Cloud computing simply means renting resources like CPU, storage space on another company’s computers.
It follows PAY PER USE: You only have to pay for what you have used.
Cloud Provider
The company providing these services is referred to as a cloud provider. Some example of cloud providers is Microsoft, Amazon, and Google.
Microsoft: Azure Cloud Services
Amazon: Amazon Web Services:
Google: Google Drive
The cloud provider is responsible for the physical hardware required to execute your work, and for keeping it up-to-date. The computing services offered tend to vary by the cloud provider.
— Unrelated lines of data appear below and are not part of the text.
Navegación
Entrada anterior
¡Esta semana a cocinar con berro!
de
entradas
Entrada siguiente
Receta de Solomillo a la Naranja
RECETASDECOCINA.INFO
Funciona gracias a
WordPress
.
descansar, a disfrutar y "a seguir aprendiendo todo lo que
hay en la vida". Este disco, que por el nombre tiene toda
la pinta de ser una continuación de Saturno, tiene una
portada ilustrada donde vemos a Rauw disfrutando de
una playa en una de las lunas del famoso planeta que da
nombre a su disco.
However, typically they include:
- Compute power – such as Linux servers or web applications used for computation and processing tasks
- Storage – such as files and databases
- Networking – such as secure connections between the cloud provider and your company
- Analytics – such as visualizing telemetry and performance data
Benefits of Cloud Computing
- Cost Saving : You can take actions to reduce cost (pay for what you use).Cost of 4 CPU is low as $187/month (Approx 13550 INR)
- Agility : The ability to change rapidly based on changes to market or environment.
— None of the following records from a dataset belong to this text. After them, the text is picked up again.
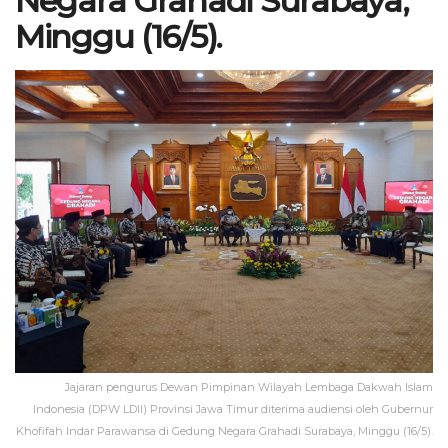
Negara Grahadi Surabaya,
Minggu (16/5).
Jajaran pengurus Dewan Pimpinan Wilayah Lembaga Dakwah Islam
Indonesia (DPW LDII) Provinsi Jawa Timur diterima audiensi oleh Gubernur
Khofifah Indar Parawansa di Gedung Negara Grahadi Surabaya, Minggu (16/5).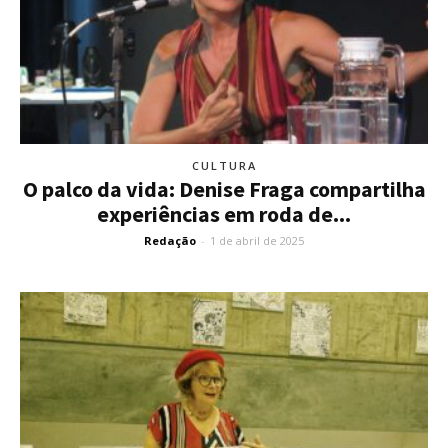
CULTURA
O palco da vida: Denise Fraga compartilha
experiências em roda de...
Redação
-
1 de abril de 2025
- Global reach : Ability to run server all over the world
- On Demand Services : Services are available 24*7 hours
- High Availability : 99.99% availability (downtime is 4 minutes/month)
- Scalability : Ability of System to handle growth of users or work
Cloud Services
- IaaS (Infrastructure as a Service)
Cloud infrastructure services, known as Infrastructure as a Service (IaaS), are made of highly scalable and automated compute resources. IaaS is fully self-service for accessing and monitoring computers, networking, storage, and other services. IaaS allows businesses to purchase resources on-demand and as-needed instead of having to buy the hardware outright. Eg: Virtual machines
2 . PaaS (Platform as a Service)
PaaS provides a platform for software creation. This platform is delivered via the web, giving developers the freedom to concentrate on building the software without having to worry about operating systems, software updates, storage, or infrastructure. Eg: Windows Azure
3. SaaS (Software as a Service)
Software as a Service, also known as cloud application services, represents the most commonly utilized option for businesses in the cloud market. SaaS utilizes the internet to deliver applications, which are managed by a third-party vendor, to its users. A majority of SaaS applications run directly through your web browser, which means they do not require any downloads or installations on the client-side.
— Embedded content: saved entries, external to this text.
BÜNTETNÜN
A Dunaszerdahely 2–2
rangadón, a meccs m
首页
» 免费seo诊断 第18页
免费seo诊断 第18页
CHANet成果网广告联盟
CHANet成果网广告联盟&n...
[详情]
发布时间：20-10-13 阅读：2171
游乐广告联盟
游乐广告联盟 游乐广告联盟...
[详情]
Platform Type | Common Examples |
SaaS | Google Workspace, Dropbox, Salesforce, Cisco WebEx, Concur, GoToMeeting |
PaaS | AWS Elastic Beanstalk, Windows Azure, Heroku, Force.com, Google App Engine, Apache Stratos, OpenShift |
IaaS | DigitalOcean, Linode, Rackspace, Amazon Web Services (AWS), Cisco Metapod, Microsoft Azure, Google Compute Engine (GCE) |
Cloud Types
- Public Cloud :
Public clouds are the most common type of cloud computing deployment. The cloud resources like servers and storage are owned and managed by a third-party cloud service provider and delivered over the internet. By using the public cloud, all hardware, software, and other supporting infrastructure are owned and managed by the cloud provider. Microsoft Azure is an example of a public cloud.
2 . Private Cloud
A private cloud consists of cloud computing resources used only by one business or organization. The private cloud can be physically located at your organization’s data center or it can be hosted by a third-party service provider. But in a private cloud, the services and infrastructure are always maintained on a private network and the hardware and software are dedicated solely to your organization.
3. Hybrid Cloud
A hybrid cloud is a combination of Public and Private clouds. A hybrid cloud platform gives organizations many advantages—such as greater flexibility, more deployment options, security, compliance, and getting more value from their existing infrastructure.